The RTF65002 Core

Arlet · Post by **Arlet** » Thu Sep 26, 2013 10:26 am

GARTHWILSON wrote:

How fast do you have to be going to need SDRAM? SRAM goes down at least as low as 10ns, and I know I've seen 6ns but maybe not in the denser ones.

What makes plain old SDRAM interesting is the higher memory density/package, and low price, while still having a fairly simple interface. It's not that much faster than SRAM, except when doing a write burst. In SDRAMs, doing back to back single cycle writes is supported and documented, while on SRAM, it's a dark area that the datasheets do not speak about.

Keep in mind that 10 ns SRAM only gets you a random access cycle time of about 20 ns, as enso has discovered.

Rob Finch · Post by **Rob Finch** » Thu Sep 26, 2013 8:02 pm

Quote:

OK, I have to know. How long does it take to build your core, from verilog to configured FPGA?

Enso, it takes about 10 minutes to build the core from editing to configuring the FPGA. I'm a bit impatient, so
I keep the system small enough that it doesn't take too long to build. I build the system almost continously, one build after the other while editing and testing between builds.

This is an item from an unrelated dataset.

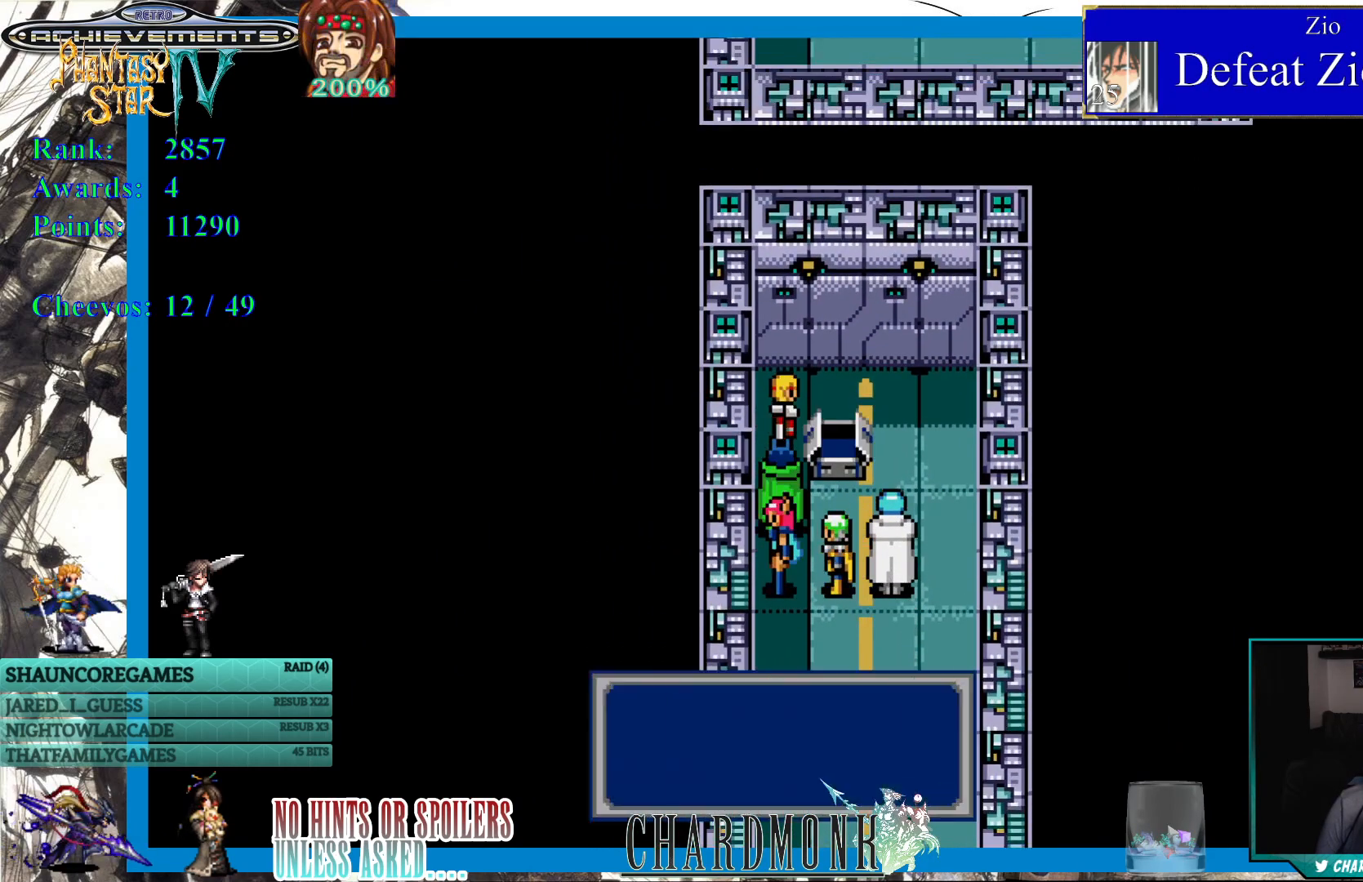
{"buttons": [], "left_stick": "center", "right_stick": "center", "events": [[33, "CIRCLE", "up"]]}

So it's built up little by little.

GARTHWILSON · Post by **GARTHWILSON** » Fri Sep 27, 2013 9:04 am

Arlet wrote:

GARTHWILSON wrote:

How fast do you have to be going to need SDRAM? SRAM goes down at least as low as 10ns, and I know I've seen 6ns but maybe not in the denser ones.

What makes plain old SDRAM interesting is the higher memory density/package, and low price, while still having a fairly simple interface. It's not that much faster than SRAM, except when doing a write burst. In SDRAMs, doing back to back single cycle writes is supported and documented, while on SRAM, it's a dark area that the datasheets do not speak about.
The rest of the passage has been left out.